Collected by Jack Herbert Driberg in Uganda, North of Lake Kyoga, and donated to the Pitt Rivers Museum in 1925.

According to museum records, this type of apron was worn by married women, and is known as a
chip. Driberg discusses such garments in his book on the Lango: “ From about the age of five girls wear over the pudenda a few strings or threads (called chip) made from the hibiscus, increasing in number with the age of the wearer. There are attached to a thin leather girdle ( del ) which is fastened behind and twisted into a stick-like leather continuation ( achudi) which projects backwards. If the father is prosperous, an unmarried girl wears an ariko , or apron of small metal chains in place of threads. (J.H. Driberg 1923, The Lango, pp 64-65). The chip and achudi del are illustrated by a photograph opposite p. 64. According to Driberg, achudi is simply defined as a protuberance or projection. ' Achudi del ' is specifically the projecting ends of this type of girdle (J.H. Driberg, 1923, The Lango, p. 359, defined in his Lango-English dictionary at the back of the volume).

Driberg's discussion in his book does not seem to suggest that this particular style of apron should be associated specifically with married women, as stated in the accession book entry - unless this is implicit in the size of the
chip. Two decades after Driberg published his book on the Lango, Hayley observed that 'The chip is only worn on certain ceremonial occasions by the modern woman who wears clothes' (T.T.S Hayley, 1947, The Anatomy of Lango Religion and Groups, p. 183).

Rachael Sparks 25/9/2005.

Primary Documentation:
Accession Book Entry [VII, p. 189] - 1925 [pencil insert] 14 [end insert] J.H. DRIBERG , Esq. c/o the Postmaster, Khartoum. Specimens collected by himself among the LANGO tribe in the UGANDA PROTECTORATE, N. of LAKE KIOGA. Viz: [...] 1925.202 [pencil insert] 6 [end insert] - Married woman's girdle of plaited hide with string work apron ( chip ) in front & a stiff 'tail' behind.
Additional Accession Book Entry [VII, p. 25 top, in pencil] - blue numbers not valid & not on specimens. Inserted by an assistant in error.
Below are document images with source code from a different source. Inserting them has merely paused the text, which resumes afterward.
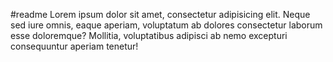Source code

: #readme
Lorem ipsum dolor sit amet, consectetur adipisicing elit. Neque sed iure omnis, eaque aperiam, voluptatum ab dolores consectetur laborum esse doloremque? Mollitia, voluptatibus adipisci ab nemo excepturi consequuntur aperiam tenetur!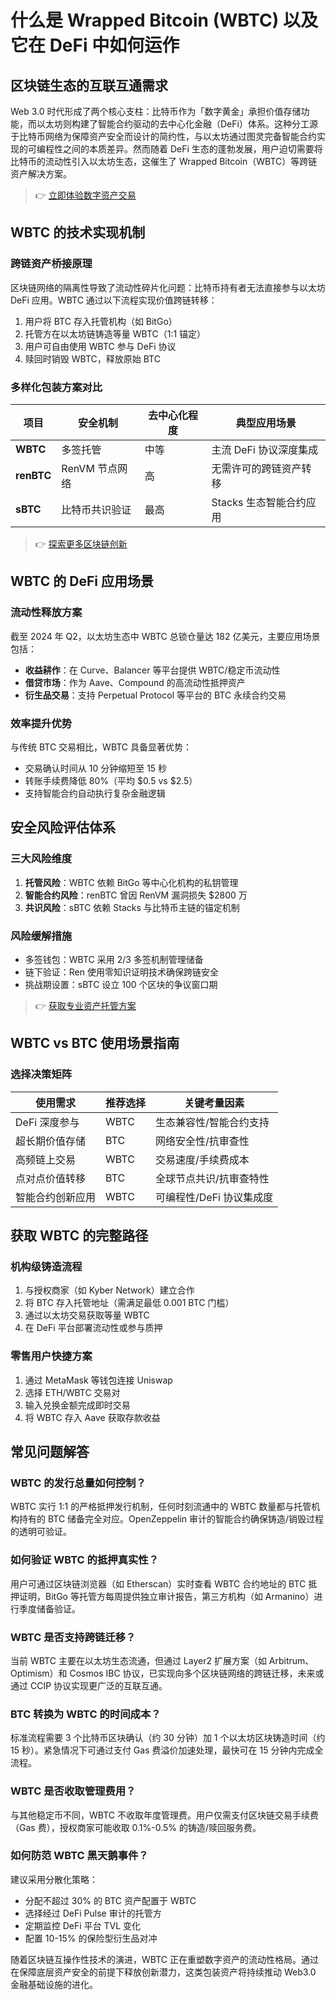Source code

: # 什么是 Wrapped Bitcoin (WBTC) 以及它在 DeFi 中如何运作

## 区块链生态的互联互通需求

Web 3.0 时代形成了两个核心支柱：比特币作为「数字黄金」承担价值存储功能，而以太坊则构建了智能合约驱动的去中心化金融（DeFi）体系。这种分工源于比特币网络为保障资产安全而设计的简约性，与以太坊通过图灵完备智能合约实现的可编程性之间的本质差异。然而随着 DeFi 生态的蓬勃发展，用户迫切需要将比特币的流动性引入以太坊生态，这催生了 Wrapped Bitcoin（WBTC）等跨链资产解决方案。

> 👉 [立即体验数字资产交易](https://bit.ly/okx_welcome)

## WBTC 的技术实现机制

### 跨链资产桥接原理

区块链网络的隔离性导致了流动性碎片化问题：比特币持有者无法直接参与以太坊 DeFi 应用。WBTC 通过以下流程实现价值跨链转移：
1. 用户将 BTC 存入托管机构（如 BitGo）
2. 托管方在以太坊链铸造等量 WBTC（1:1 锚定）
3. 用户可自由使用 WBTC 参与 DeFi 协议
4. 赎回时销毁 WBTC，释放原始 BTC

### 多样化包装方案对比

| 项目       | 安全机制         | 去中心化程度 | 典型应用场景               |
|------------|------------------|--------------|----------------------------|
| **WBTC**   | 多签托管         | 中等         | 主流 DeFi 协议深度集成     |
| **renBTC** | RenVM 节点网络   | 高           | 无需许可的跨链资产转移     |
| **sBTC**   | 比特币共识验证   | 最高         | Stacks 生态智能合约应用    |

> 👉 [探索更多区块链创新](https://bit.ly/okx_welcome)

## WBTC 的 DeFi 应用场景

### 流动性释放方案

截至 2024 年 Q2，以太坊生态中 WBTC 总锁仓量达 182 亿美元，主要应用场景包括：
- **收益耕作**：在 Curve、Balancer 等平台提供 WBTC/稳定币流动性
- **借贷市场**：作为 Aave、Compound 的高流动性抵押资产
- **衍生品交易**：支持 Perpetual Protocol 等平台的 BTC 永续合约交易

### 效率提升优势

与传统 BTC 交易相比，WBTC 具备显著优势：
- 交易确认时间从 10 分钟缩短至 15 秒
- 转账手续费降低 80%（平均 $0.5 vs $2.5）
- 支持智能合约自动执行复杂金融逻辑

## 安全风险评估体系

### 三大风险维度

1. **托管风险**：WBTC 依赖 BitGo 等中心化机构的私钥管理
2. **智能合约风险**：renBTC 曾因 RenVM 漏洞损失 $2800 万
3. **共识风险**：sBTC 依赖 Stacks 与比特币主链的锚定机制

### 风险缓解措施

- 多签钱包：WBTC 采用 2/3 多签机制管理储备
- 链下验证：Ren 使用零知识证明技术确保跨链安全
- 挑战期设置：sBTC 设立 100 个区块的争议窗口期

> 👉 [获取专业资产托管方案](https://bit.ly/okx_welcome)

## WBTC vs BTC 使用场景指南

### 选择决策矩阵

| 使用需求               | 推荐选择       | 关键考量因素                     |
|------------------------|----------------|----------------------------------|
| DeFi 深度参与          | WBTC           | 生态兼容性/智能合约支持          |
| 超长期价值存储         | BTC            | 网络安全性/抗审查性              |
| 高频链上交易           | WBTC           | 交易速度/手续费成本              |
| 点对点价值转移         | BTC            | 全球节点共识/抗审查特性          |
| 智能合约创新应用       | WBTC           | 可编程性/DeFi 协议集成度         |

## 获取 WBTC 的完整路径

### 机构级铸造流程

1. 与授权商家（如 Kyber Network）建立合作
2. 将 BTC 存入托管地址（需满足最低 0.001 BTC 门槛）
3. 通过以太坊交易获取等量 WBTC
4. 在 DeFi 平台部署流动性或参与质押

### 零售用户快捷方案

1. 通过 MetaMask 等钱包连接 Uniswap
2. 选择 ETH/WBTC 交易对
3. 输入兑换金额完成即时交易
4. 将 WBTC 存入 Aave 获取存款收益

## 常见问题解答

### WBTC 的发行总量如何控制？

WBTC 实行 1:1 的严格抵押发行机制，任何时刻流通中的 WBTC 数量都与托管机构持有的 BTC 储备完全对应。OpenZeppelin 审计的智能合约确保铸造/销毁过程的透明可验证。

### 如何验证 WBTC 的抵押真实性？

用户可通过区块链浏览器（如 Etherscan）实时查看 WBTC 合约地址的 BTC 抵押证明，BitGo 等托管方每周提供独立审计报告，第三方机构（如 Armanino）进行季度储备验证。

### WBTC 是否支持跨链迁移？

当前 WBTC 主要在以太坊生态流通，但通过 Layer2 扩展方案（如 Arbitrum、Optimism）和 Cosmos IBC 协议，已实现向多个区块链网络的跨链迁移，未来或通过 CCIP 协议实现更广泛的互联互通。

### BTC 转换为 WBTC 的时间成本？

标准流程需要 3 个比特币区块确认（约 30 分钟）加 1 个以太坊区块铸造时间（约 15 秒）。紧急情况下可通过支付 Gas 费溢价加速处理，最快可在 15 分钟内完成全流程。

### WBTC 是否收取管理费用？

与其他稳定币不同，WBTC 不收取年度管理费。用户仅需支付区块链交易手续费（Gas 费），授权商家可能收取 0.1%-0.5% 的铸造/赎回服务费。

### 如何防范 WBTC 黑天鹅事件？

建议采用分散化策略：
- 分配不超过 30% 的 BTC 资产配置于 WBTC
- 选择经过 DeFi Pulse 审计的托管方
- 定期监控 DeFi 平台 TVL 变化
- 配置 10-15% 的保险型衍生品对冲

随着区块链互操作性技术的演进，WBTC 正在重塑数字资产的流动性格局。通过在保障底层资产安全的前提下释放创新潜力，这类包装资产将持续推动 Web3.0 金融基础设施的进化。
Card Catalogue Entry - There is no further information on the catalogue card [RTS 24/5/2004].

?Pre-PRM label - Lango chip married [female symbol] dress [large paper tag, written in pencil, kept with object; RTS 30/7/2004].

Old Pitt Rivers Museum label -
Married woman's belt & fringe apron ( chip ). LANGO tribe, UGANDA PROT. (N. of L. Kioga). Pres. by J.H. Driberg 1925 [rectangular metal-edged tag, tied to object; RTS 30/7/2004].